(ORDO NEWS) — The space bubble surrounding the solar system can be wrinkled, at least sometimes.
Data from a spacecraft orbiting the Earth has revealed ripples in the final impact and heliopause: shifting regions of space that mark one boundary between the space inside the solar system and that outside – interstellar space.
The results show that it is possible to get a detailed picture of the boundary of the solar system and how it changes over time.
This information will help scientists better understand the region of space known as the heliosphere, which recedes from the Sun and shields the Solar System’s planets from cosmic radiation.
There is such data. various ways in which the sun influences the space around it. One of them is the solar wind, a constant supersonic flow of ionized plasma. It passes planets and the Kuiper belt, eventually disappearing into the vast void between the stars.
The point at which this flux falls below the speed at which sound waves can propagate through the diffuse interstellar medium. is called the final shock wave, and the point at which it is no longer strong enough to counteract the very weak pressure of interstellar space is called the heliopause.
Both Voyager probes crossed the heliopause and, in fact, now travel through interstellar space, providing us with the first in situ measurements of this moving boundary.
But there is another tool in Earth orbit that has been helping scientists map the heliopause since its launch in 2009: NASA‘s Interstellar Frontier Explorer (IBEX).
IBEX measures excited neutral atoms that form when the Sun’s solar wind collides with interstellar wind at the edge of the solar system. Some of these atoms are catapulted further into space, while others are thrown back to Earth.
Given the strength of the solar wind that generated them, the charged neutral particles that come back our way can be used to map the shape of the boundary, a bit like cosmic echolocation.
Previous maps of the structure of the heliosphere were based on long-term measurements of the evolution of the solar wind pressure and ejections of energetic neutral atoms, which resulted in a smoothing of the boundary both in space and in time.
But in 2014, over a period of about six months, the dynamic pressure of the solar wind increased by about 50 percent.
A team led by astrophysicist Eric Zirnstein at Princeton University used this shorter scale. event to get a more detailed picture of the shape of the final impact and the heliopause – and found huge ripples on the scale of tens of astronomical units (one astronomical unit is the average distance between the Earth and the Sun).

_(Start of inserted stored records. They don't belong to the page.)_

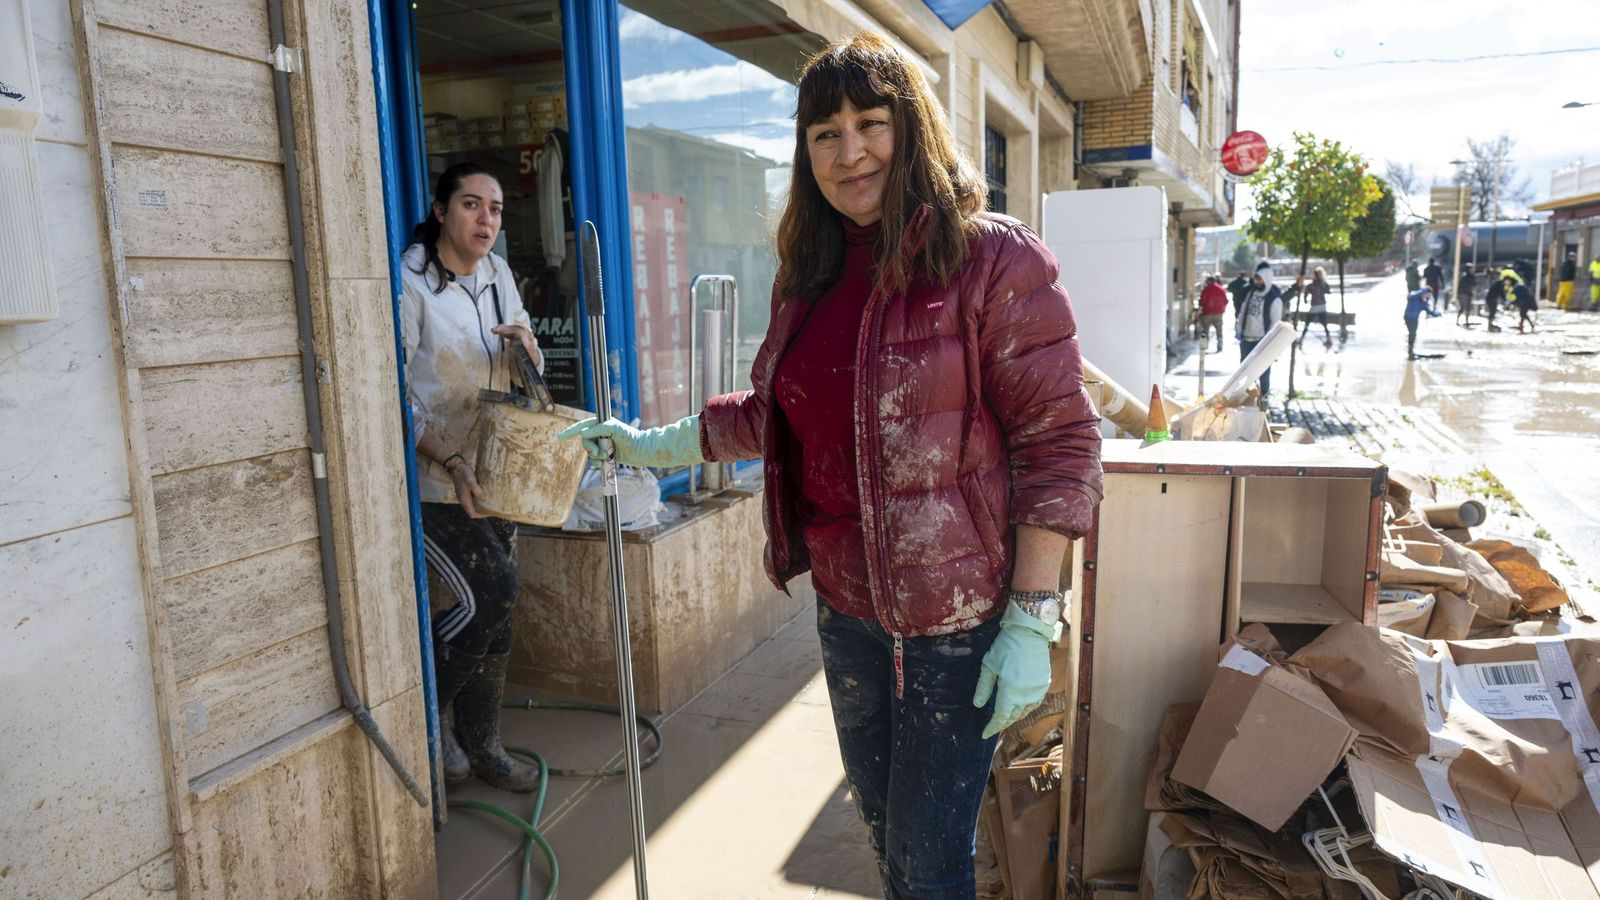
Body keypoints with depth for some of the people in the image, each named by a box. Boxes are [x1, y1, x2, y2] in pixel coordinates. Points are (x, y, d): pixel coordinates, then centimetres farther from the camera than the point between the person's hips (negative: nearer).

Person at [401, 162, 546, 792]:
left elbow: (528, 375, 13)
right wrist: (449, 462, -24)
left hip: (491, 468, 6)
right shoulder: (410, 281, -13)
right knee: (489, 593, -13)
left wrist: (528, 344, -10)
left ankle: (481, 745, 24)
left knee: (496, 606, 8)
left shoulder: (498, 273, 6)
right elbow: (395, 393, -15)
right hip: (430, 477, -6)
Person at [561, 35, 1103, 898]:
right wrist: (655, 445, 11)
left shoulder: (995, 259, -14)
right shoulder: (808, 275, 6)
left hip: (958, 617, -6)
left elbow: (1059, 444, -15)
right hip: (844, 605, 6)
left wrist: (1032, 618, -17)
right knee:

They also ran simulations and simulations to determine how this high pressure wind interacts with the solar system boundary.
They found that the pressure front reached its final shock in 2015, sending a pressure wave through the region between the final shock and the heliopause, known as the inner heliosheath.
At the heliopause, the reflected wave travels backwards, colliding with the still incoming flow of charged plasma behind the pressure front, creating a storm of energetic neutral atoms that fills the inner heliosheath by the time the reflected wave reaches the reverse shock.
The group’s measurements also show a fairly significant shift in the distance to the heliopause. Voyager 1 crossed the heliopause in 2012 at a distance of 122 astronomical units.
In 2016, the team measured that the distance to the heliopause in the direction of Voyager 1 is about 131 astronomical units; at the time, the probe was 136 astronomical units from the Sun, still in interstellar space but with a bloated heliosphere behind it.
The team’s measurement of the heliopause in the direction of Voyager 2 in 2015 is a little trickier: 103 astronomical units with an error of 8 astronomical units on each side.
At the time, Voyager 2 was 109 astronomical units from the Sun, which is still within the margin of error. It did not cross the heliopause until 2018 at a distance of 119 astronomical units.
Both measurements suggest that the shape of the heliopause is changing, and this is important. It’s not entirely clear why.
However, a new probe will be sent into space in 2025 to measure the emission of energetic neutral atoms with higher accuracy and over a wider range of energies.
This, the team says, should help answer some puzzling questions about the strange, invisible, “shrunken” bubble that protects our small planetary system from the oddities of space.